What particularly gives Lowe's third-party audit and state inspections teeth is the follow-up the chain requires of its stores. For any food safety issues noted in the audit/inspection reports, the store manager has 48 hours to “develop a corrective action plan,” said Monk. This would include implementing remedies, which may include calling in an outside maintenance person, as well as devising a prevention-and-monitoring strategy. The manager could also consult with Monk on the best way to proceed.
All of this has to be detailed in an electronic report sent to Monk within the deadline. “I review each one,” he said, “and the information is shared with merchandising and executive staff. It gives us the ability to help a store with its particular needs.” Upon reviewing the report, Monk may advise the manager to take different steps to resolve a food safety issue to prevent a reoccurrence of the problem.
In addition to its store-by-store focus, Lowe's monitors food safety on a chainwide level. Each month, it accumulates data from all reports for upper management and division directors “to identify trends and variances that may need additional attention at retail,” said Watson. “It's our measurement tool to manage by.”

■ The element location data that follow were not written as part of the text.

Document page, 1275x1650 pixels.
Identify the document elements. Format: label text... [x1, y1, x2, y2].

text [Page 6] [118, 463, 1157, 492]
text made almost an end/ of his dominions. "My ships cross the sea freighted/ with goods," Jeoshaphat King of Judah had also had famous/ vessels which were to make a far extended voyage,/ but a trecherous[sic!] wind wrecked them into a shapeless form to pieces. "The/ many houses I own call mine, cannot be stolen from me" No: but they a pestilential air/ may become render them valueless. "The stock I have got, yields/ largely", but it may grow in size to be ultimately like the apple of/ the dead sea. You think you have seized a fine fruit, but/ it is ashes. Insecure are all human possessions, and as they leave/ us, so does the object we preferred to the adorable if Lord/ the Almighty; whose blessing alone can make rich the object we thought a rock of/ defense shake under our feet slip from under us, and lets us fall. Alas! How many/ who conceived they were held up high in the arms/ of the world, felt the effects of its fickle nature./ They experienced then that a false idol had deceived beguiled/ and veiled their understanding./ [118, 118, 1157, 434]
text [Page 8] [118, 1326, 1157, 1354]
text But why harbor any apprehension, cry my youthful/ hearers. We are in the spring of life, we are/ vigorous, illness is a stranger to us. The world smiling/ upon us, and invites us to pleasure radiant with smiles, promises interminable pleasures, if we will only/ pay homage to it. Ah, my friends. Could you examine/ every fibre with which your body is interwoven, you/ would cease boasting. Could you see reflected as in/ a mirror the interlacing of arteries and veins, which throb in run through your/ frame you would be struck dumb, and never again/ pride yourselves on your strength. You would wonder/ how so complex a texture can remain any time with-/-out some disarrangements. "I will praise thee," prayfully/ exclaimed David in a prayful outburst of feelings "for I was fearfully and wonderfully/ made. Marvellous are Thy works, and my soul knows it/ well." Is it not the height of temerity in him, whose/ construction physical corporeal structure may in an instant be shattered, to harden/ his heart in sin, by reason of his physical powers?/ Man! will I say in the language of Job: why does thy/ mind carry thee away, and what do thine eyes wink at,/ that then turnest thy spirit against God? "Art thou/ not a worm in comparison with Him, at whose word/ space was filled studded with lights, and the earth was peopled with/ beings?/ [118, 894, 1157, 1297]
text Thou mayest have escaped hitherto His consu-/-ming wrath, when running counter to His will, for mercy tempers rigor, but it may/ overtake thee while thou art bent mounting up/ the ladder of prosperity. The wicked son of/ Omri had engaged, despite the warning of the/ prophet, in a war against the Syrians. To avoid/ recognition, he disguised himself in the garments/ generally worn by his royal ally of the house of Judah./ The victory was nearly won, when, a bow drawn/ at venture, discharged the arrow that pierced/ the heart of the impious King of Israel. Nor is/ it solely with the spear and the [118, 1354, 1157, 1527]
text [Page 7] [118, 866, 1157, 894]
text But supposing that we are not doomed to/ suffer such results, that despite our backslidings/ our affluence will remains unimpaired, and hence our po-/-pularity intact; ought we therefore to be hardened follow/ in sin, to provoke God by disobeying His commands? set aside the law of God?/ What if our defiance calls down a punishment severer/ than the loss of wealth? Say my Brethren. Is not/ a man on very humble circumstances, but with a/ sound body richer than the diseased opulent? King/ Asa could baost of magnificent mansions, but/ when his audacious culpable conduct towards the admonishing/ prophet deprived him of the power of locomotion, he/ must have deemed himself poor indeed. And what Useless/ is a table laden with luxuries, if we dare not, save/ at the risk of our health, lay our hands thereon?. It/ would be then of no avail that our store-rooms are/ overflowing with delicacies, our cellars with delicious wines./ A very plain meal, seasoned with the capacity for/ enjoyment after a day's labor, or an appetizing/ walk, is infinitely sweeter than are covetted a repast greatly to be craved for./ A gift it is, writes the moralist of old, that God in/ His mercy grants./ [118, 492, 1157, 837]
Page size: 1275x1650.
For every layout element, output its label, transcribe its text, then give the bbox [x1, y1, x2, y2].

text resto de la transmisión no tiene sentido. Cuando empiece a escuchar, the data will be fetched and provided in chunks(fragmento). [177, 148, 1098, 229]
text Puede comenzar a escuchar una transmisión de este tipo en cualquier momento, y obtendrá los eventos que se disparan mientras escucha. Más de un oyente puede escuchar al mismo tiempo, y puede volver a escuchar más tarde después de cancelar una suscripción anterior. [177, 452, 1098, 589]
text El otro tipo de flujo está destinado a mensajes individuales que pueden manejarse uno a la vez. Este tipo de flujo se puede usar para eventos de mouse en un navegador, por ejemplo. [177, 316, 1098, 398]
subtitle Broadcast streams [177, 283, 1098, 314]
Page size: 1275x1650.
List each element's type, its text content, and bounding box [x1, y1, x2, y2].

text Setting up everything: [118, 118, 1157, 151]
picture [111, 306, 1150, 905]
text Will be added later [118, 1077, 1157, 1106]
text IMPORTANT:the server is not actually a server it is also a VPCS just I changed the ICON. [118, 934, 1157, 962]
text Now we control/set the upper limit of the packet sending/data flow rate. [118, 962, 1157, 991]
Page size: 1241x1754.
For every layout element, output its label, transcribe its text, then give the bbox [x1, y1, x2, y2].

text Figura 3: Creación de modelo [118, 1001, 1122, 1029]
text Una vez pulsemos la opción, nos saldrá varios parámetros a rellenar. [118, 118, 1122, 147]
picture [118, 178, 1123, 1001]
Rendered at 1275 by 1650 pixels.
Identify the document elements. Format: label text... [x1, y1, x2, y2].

The company also performs an annual audit of all food safety practices, reports and operational requirements in order to find “gaps” in meeting expectations at the store and management level, Watson said. An example might be that paper towels are running out too frequently in dispensers — a violation of the health code — which would lead to a change in the store ordering system.
Even store design has a food safety component. The company brings Monk into the review process for all new and remodeled stores before design plans are sent to the health department for approval. “We're being proactive in catching things early on,” such as a sink located too far away from a production area or potential cross-contamination issues, said Watson.
Lowe's has also set up a comprehensive process for randomly measuring product temperatures, involving multiple parties, from store employees and field personnel to third-party auditors and Monk. For example, the temperature of meat is checked in the supply chain and in cases. “We use redundancy in the system to help defeat human error,” said Monk. For consumers, every meat package has food handling and cooking instructions.
Lowe's operates a central meat processing facility, which is part of its effort to “minimize risks in food safety by not doing meat production in stores,” said Watson. The facility conducts a number of food safety tests daily that “meet or exceed industry standards,” he added. Random quality control checks are done on product temperatures, sanitation and product handling, and an in-house USDA inspector routinely monitors cutting practices.
In addition, the meat processing facility can trace back virtually every piece of meat that is cut, which “most companies can't do,” said Hall. Lowe's also enters available produce lot numbers into its database in order to track produce to the source.
Merchants Distributors Inc. (MDI), Hickory, N.C., Lowe's sister company as well as its wholesaler, uses third-party audits as well as USDA inspections of produce at its warehouse. Lowe's also asks its growers to follow the Growers Agricultural Practices (GAP) process and requests that all suppliers employ a third-party auditor, such as Primus, at processing facilities.
For its own food safety edification, Lowe's consults on a monthly basis via conference call with Michael Osterholm, director of the Center for Infectious Disease Research and Policy at the University of Minnesota. He advises the company on “food safety issues, trends and action steps we should consider as we improve our food safety practices,” said Watson. “He's a great resource.”